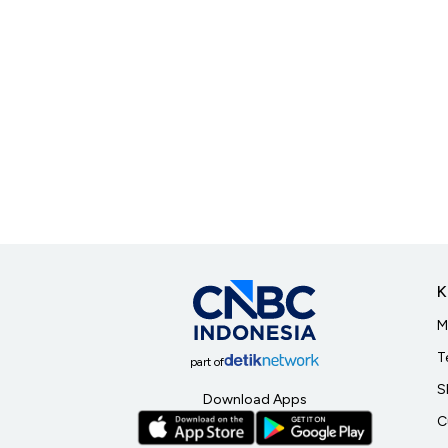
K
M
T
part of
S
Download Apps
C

....

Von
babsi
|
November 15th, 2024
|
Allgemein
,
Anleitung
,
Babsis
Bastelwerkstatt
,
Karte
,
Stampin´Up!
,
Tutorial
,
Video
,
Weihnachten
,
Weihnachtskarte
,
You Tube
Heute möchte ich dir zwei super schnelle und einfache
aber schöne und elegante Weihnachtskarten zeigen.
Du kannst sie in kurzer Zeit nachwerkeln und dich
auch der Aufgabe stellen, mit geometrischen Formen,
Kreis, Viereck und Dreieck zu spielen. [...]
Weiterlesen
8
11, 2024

....

Take the line above containing "Weihnachten", the line containing "auch der Aufgabe", and all lines in between, and copy them exactly without anything else.

» **EXERCISE RESPONSE**:
Weihnachten
,
Weihnachtskarte
,
You Tube
Heute möchte ich dir zwei super schnelle und einfache
aber schöne und elegante Weihnachtskarten zeigen.
Du kannst sie in kurzer Zeit nachwerkeln und dich
auch der Aufgabe stellen, mit geometrischen Formen,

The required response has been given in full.